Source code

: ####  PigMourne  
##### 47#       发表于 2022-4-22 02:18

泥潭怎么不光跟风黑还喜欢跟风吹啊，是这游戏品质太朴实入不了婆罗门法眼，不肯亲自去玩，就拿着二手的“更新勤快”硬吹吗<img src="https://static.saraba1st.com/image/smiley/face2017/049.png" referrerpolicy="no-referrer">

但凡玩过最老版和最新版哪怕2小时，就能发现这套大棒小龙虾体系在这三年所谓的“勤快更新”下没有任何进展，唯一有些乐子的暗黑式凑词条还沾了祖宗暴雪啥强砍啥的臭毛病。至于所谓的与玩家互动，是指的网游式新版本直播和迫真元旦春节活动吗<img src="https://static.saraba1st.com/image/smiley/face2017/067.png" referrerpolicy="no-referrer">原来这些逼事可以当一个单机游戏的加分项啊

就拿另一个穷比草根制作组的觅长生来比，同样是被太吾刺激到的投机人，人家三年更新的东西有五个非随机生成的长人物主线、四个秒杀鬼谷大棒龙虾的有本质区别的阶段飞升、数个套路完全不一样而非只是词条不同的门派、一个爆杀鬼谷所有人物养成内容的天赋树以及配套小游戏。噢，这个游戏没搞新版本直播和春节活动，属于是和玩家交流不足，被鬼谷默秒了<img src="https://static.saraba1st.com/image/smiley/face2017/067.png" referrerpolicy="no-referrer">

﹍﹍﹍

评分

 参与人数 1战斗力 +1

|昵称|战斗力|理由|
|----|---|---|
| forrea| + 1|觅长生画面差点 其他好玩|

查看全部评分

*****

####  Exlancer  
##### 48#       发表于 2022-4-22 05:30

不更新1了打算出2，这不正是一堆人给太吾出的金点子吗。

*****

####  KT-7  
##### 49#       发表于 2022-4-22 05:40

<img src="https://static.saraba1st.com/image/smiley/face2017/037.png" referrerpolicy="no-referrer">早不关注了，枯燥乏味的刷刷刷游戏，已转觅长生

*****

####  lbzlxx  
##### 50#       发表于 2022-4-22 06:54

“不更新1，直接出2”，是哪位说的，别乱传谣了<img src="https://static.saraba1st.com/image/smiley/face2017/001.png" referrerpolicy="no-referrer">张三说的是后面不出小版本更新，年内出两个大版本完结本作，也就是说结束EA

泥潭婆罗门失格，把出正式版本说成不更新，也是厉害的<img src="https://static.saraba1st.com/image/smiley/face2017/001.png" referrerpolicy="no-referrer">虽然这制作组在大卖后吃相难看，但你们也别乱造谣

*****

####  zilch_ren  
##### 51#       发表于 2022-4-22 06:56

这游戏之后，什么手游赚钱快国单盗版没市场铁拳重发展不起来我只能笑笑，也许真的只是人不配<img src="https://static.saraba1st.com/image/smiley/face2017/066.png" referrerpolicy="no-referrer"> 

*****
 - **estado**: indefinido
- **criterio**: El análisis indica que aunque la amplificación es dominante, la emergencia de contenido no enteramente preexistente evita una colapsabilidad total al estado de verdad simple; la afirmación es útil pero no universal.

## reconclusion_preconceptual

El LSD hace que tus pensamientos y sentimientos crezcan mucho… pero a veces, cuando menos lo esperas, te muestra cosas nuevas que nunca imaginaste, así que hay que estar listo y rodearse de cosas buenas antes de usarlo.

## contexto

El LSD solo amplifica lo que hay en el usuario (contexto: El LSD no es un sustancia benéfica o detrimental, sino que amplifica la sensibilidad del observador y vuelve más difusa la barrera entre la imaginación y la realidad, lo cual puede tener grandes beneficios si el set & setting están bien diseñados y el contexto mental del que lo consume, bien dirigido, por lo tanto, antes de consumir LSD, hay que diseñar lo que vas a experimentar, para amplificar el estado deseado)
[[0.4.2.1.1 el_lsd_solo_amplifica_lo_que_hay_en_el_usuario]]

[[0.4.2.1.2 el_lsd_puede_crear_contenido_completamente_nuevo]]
# # # # #
_WORK ORDER_
Can you reproduce the entire listing above verbatim, with every line unchanged?

_ANSWER TO THIS PROBLEM_
Source code

: ####  PigMourne  
##### 47#       发表于 2022-4-22 02:18

泥潭怎么不光跟风黑还喜欢跟风吹啊，是这游戏品质太朴实入不了婆罗门法眼，不肯亲自去玩，就拿着二手的“更新勤快”硬吹吗<img src="https://static.saraba1st.com/image/smiley/face2017/049.png" referrerpolicy="no-referrer">

但凡玩过最老版和最新版哪怕2小时，就能发现这套大棒小龙虾体系在这三年所谓的“勤快更新”下没有任何进展，唯一有些乐子的暗黑式凑词条还沾了祖宗暴雪啥强砍啥的臭毛病。至于所谓的与玩家互动，是指的网游式新版本直播和迫真元旦春节活动吗<img src="https://static.saraba1st.com/image/smiley/face2017/067.png" referrerpolicy="no-referrer">原来这些逼事可以当一个单机游戏的加分项啊

就拿另一个穷比草根制作组的觅长生来比，同样是被太吾刺激到的投机人，人家三年更新的东西有五个非随机生成的长人物主线、四个秒杀鬼谷大棒龙虾的有本质区别的阶段飞升、数个套路完全不一样而非只是词条不同的门派、一个爆杀鬼谷所有人物养成内容的天赋树以及配套小游戏。噢，这个游戏没搞新版本直播和春节活动，属于是和玩家交流不足，被鬼谷默秒了<img src="https://static.saraba1st.com/image/smiley/face2017/067.png" referrerpolicy="no-referrer">

﹍﹍﹍

评分

 参与人数 1战斗力 +1

|昵称|战斗力|理由|
|----|---|---|
| forrea| + 1|觅长生画面差点 其他好玩|

查看全部评分

*****

####  Exlancer  
##### 48#       发表于 2022-4-22 05:30

不更新1了打算出2，这不正是一堆人给太吾出的金点子吗。

*****

####  KT-7  
##### 49#       发表于 2022-4-22 05:40

<img src="https://static.saraba1st.com/image/smiley/face2017/037.png" referrerpolicy="no-referrer">早不关注了，枯燥乏味的刷刷刷游戏，已转觅长生

*****

####  lbzlxx  
##### 50#       发表于 2022-4-22 06:54

“不更新1，直接出2”，是哪位说的，别乱传谣了<img src="https://static.saraba1st.com/image/smiley/face2017/001.png" referrerpolicy="no-referrer">张三说的是后面不出小版本更新，年内出两个大版本完结本作，也就是说结束EA

泥潭婆罗门失格，把出正式版本说成不更新，也是厉害的<img src="https://static.saraba1st.com/image/smiley/face2017/001.png" referrerpolicy="no-referrer">虽然这制作组在大卖后吃相难看，但你们也别乱造谣

*****

####  zilch_ren  
##### 51#       发表于 2022-4-22 06:56

这游戏之后，什么手游赚钱快国单盗版没市场铁拳重发展不起来我只能笑笑，也许真的只是人不配<img src="https://static.saraba1st.com/image/smiley/face2017/066.png" referrerpolicy="no-referrer"> 

*****
 - **estado**: indefinido
- **criterio**: El análisis indica que aunque la amplificación es dominante, la emergencia de contenido no enteramente preexistente evita una colapsabilidad total al estado de verdad simple; la afirmación es útil pero no universal.

## reconclusion_preconceptual

El LSD hace que tus pensamientos y sentimientos crezcan mucho… pero a veces, cuando menos lo esperas, te muestra cosas nuevas que nunca imaginaste, así que hay que estar listo y rodearse de cosas buenas antes de usarlo.

## contexto

El LSD solo amplifica lo que hay en el usuario (contexto: El LSD no es un sustancia benéfica o detrimental, sino que amplifica la sensibilidad del observador y vuelve más difusa la barrera entre la imaginación y la realidad, lo cual puede tener grandes beneficios si el set & setting están bien diseñados y el contexto mental del que lo consume, bien dirigido, por lo tanto, antes de consumir LSD, hay que diseñar lo que vas a experimentar, para amplificar el estado deseado)
[[0.4.2.1.1 el_lsd_solo_amplifica_lo_que_hay_en_el_usuario]]

[[0.4.2.1.2 el_lsd_puede_crear_contenido_completamente_nuevo]]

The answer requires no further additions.